Reine-majestueuse, elle occupe le trône
Des grands bois où l’écho dit la chanson du Faune,
Et, formidable, attend les combats du réveil
Ainsi qu’une géante endormie au soleil.

 Les chênes à ses pieds paraissent des arbustes ;
Elle dit : regardez ! j’ai dans mes flancs robustes
L’affreux rugissement des canons toujours prêts :
J’ai les armes de mort qui font les guerres justes,
Et je donne aux vainqueurs les prés et les guérets
Avec la profondeur lugubre des forêts.


 Tout est à moi, pouvant tout détruire. La plaine
Qui se couche féconde et dort paisiblement,
Les chaumières, les blés s’inclinant sous l’haleine
De la brise, les bourgs et les villes armant
En vain leurs bataillons, si j’écoutais ma haine,
Ne seraient bientôt plus qu’un vaste embrasement.
 
 Comme jadis l’ogresse allait à la nuit brune
Saisir les voyageurs dans ses puissantes mains,
Avec mes lourds obus je broierais les humains.
Ce pays reverrait une pire infortune ;
Et les femmes le soir hurleraient à la lune,
Appelant leurs amants couchés sur les chemins.
 
 Avant de dévorer les chairs encore chaudes,
Mon regard chercherait les mourants les plus beaux,
Et, j’irais leur donner, sur le lit des tombeaux,
Le suprême baiser des joyeuses ribaudes,
Qui suivaient les soldats, au bon temps des maraudes,
Comme une bande énorme et sombre de corbeaux.

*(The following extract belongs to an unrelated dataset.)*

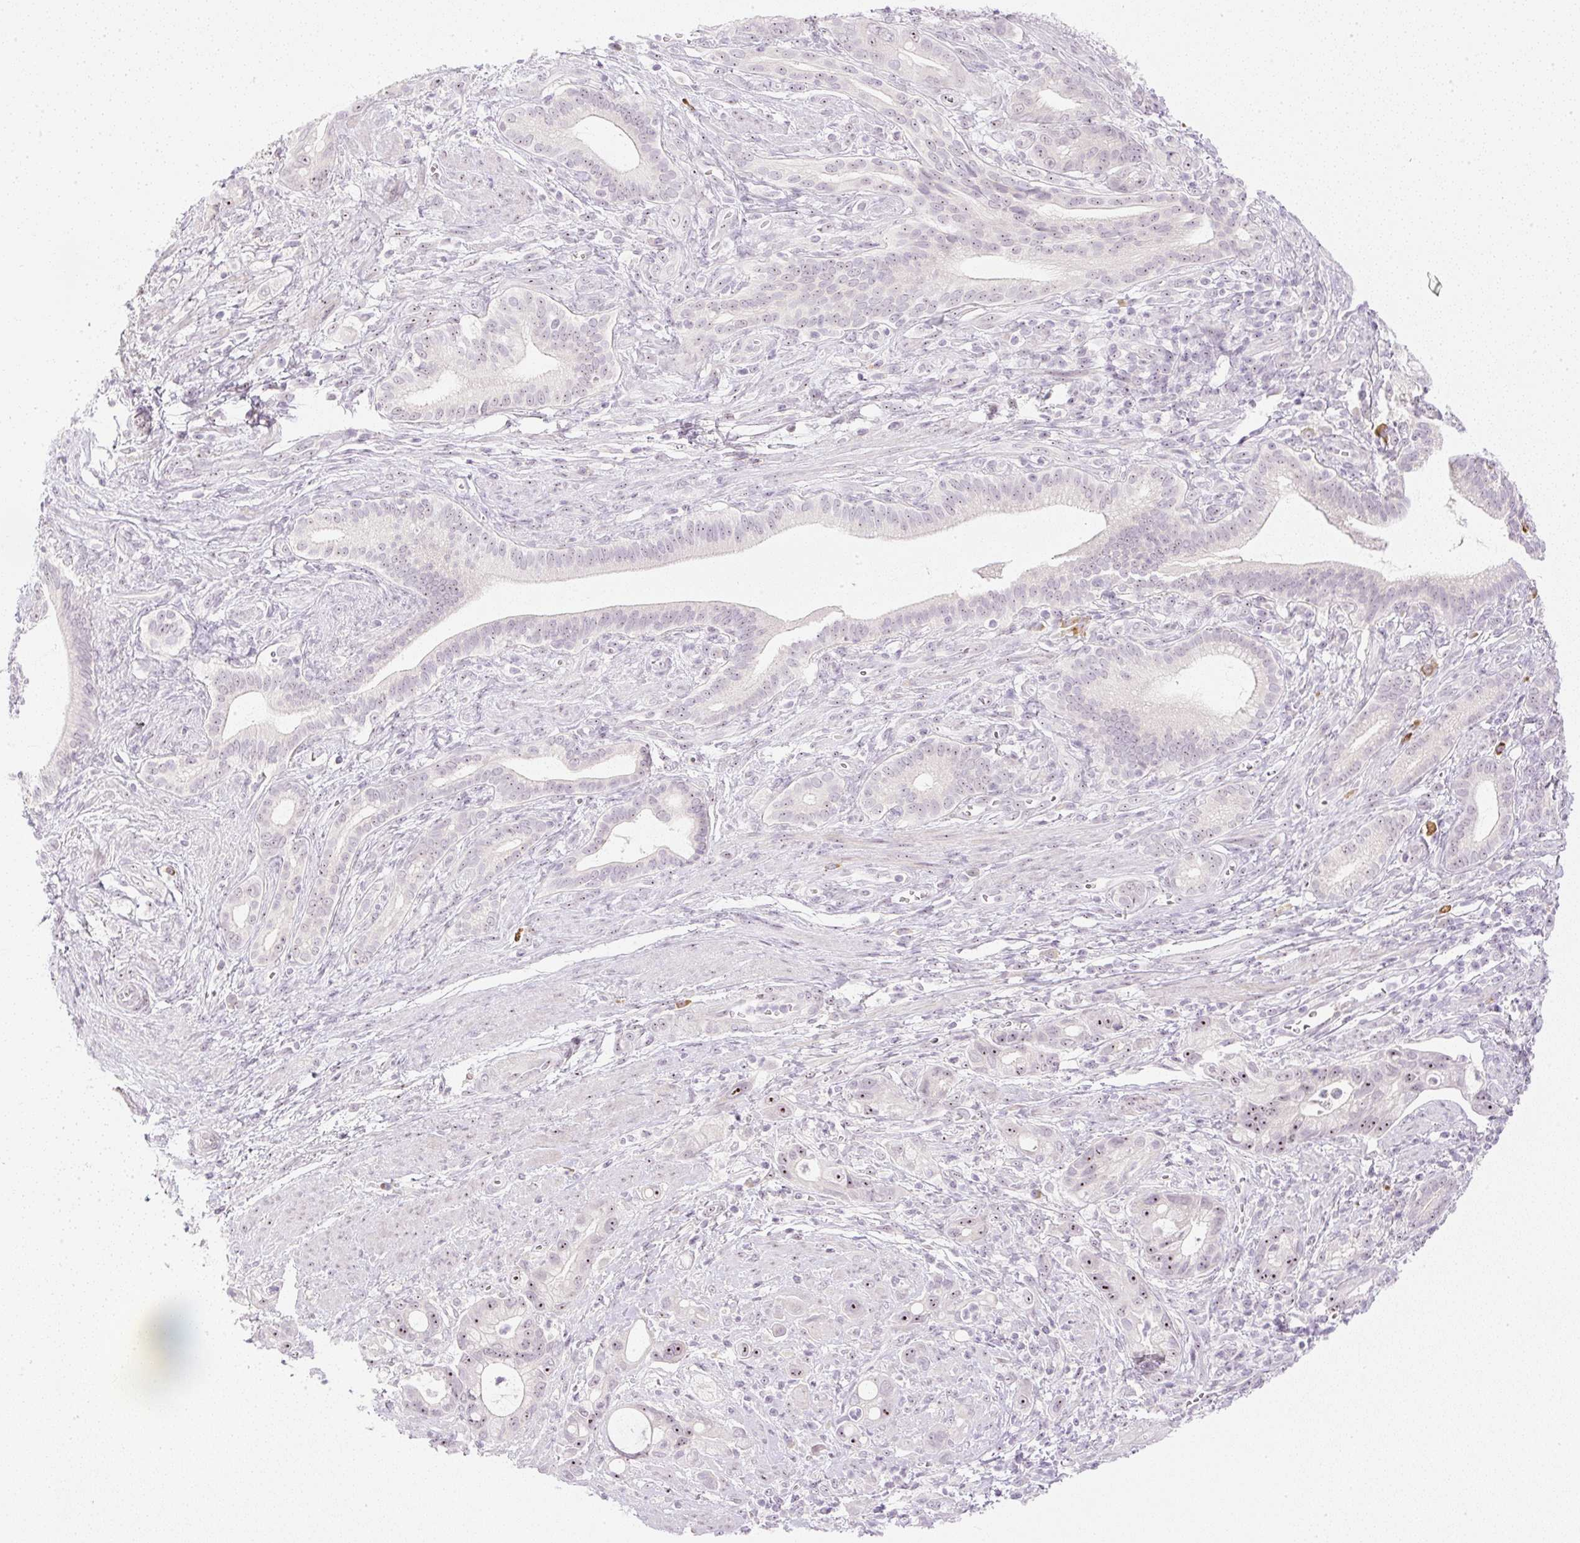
{"staining": {"intensity": "moderate", "quantity": "25%-75%", "location": "nuclear"}, "tissue": "pancreatic cancer", "cell_type": "Tumor cells", "image_type": "cancer", "snomed": [{"axis": "morphology", "description": "Adenocarcinoma, NOS"}, {"axis": "topography", "description": "Pancreas"}], "caption": "This micrograph exhibits adenocarcinoma (pancreatic) stained with immunohistochemistry to label a protein in brown. The nuclear of tumor cells show moderate positivity for the protein. Nuclei are counter-stained blue.", "gene": "AAR2", "patient": {"sex": "male", "age": 68}}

 À moi celui qui porte un galon sur sa manche,
À moi le fusilier qui tombe dans le rang,

À moi les jeunes gars qui dansent le dimanche
Aux fêtes d’alentour ; ils viendront sur mon flanc,
Et, les bras emportés, ils fouilleront ma hanche
De leurs moignons hideux dont je boirai le sang.

 Du sang ! il faut du sang à mes lèvres avides !
Venez ! car je languis, venez mes amoureux,
Conscrits, anciens soldats, rêveurs aventureux ;
Venez, je vous attends, j’aime les corps livides,
Les fronts ouverts, l’horreur qui monte des yeux vides,
Les plaintes des blessés et la soif des fiévreux !

 Mais, comme un laboureur doit ménager sa terre,
Je dois laisser mûrir ma terrible moisson ;
Je dois laisser l’amant que le dieu de Cythère
Enflamme, se glisser dans la nuit du mystère,
Où le sang appauvri, déplorable boisson,
Ne me permettrait plus de rugir ma chanson !

 Oui, quand je vois passer dans la forêt profonde,
Près d’une belle fille un homme brave et fort,
Sous la froide clarté de Séléné la blonde,
Suivant l’étroit chemin qui se plie et se tord

Comme un serpent d’argent, ma voix de fauve gronde :
Gloire au fils de Vénus pourvoyeur de la mort !

 Il est le sang qui bout dans les veines des mâles,
La subite rougeur au front des vierges pâles,
L’éclair des yeux brillants et la flamme du cœur !
Il veille à mes côtés, effrayant et moqueur,
Dictant des chants d’amour pour me donner des râles,
Et je salue en lui mon maître et mon vainqueur !

 Cependant le soleil avait pris son essor,
Et, cessant tout à coup sa chanson de tueuse,
La redoute semblait, molle et voluptueuse,
Se renverser, offrant à tous sa gorge d’or,
Comme lassée après l’étreinte monstrueuse
D’un titan — mais superbe… et désirant encor.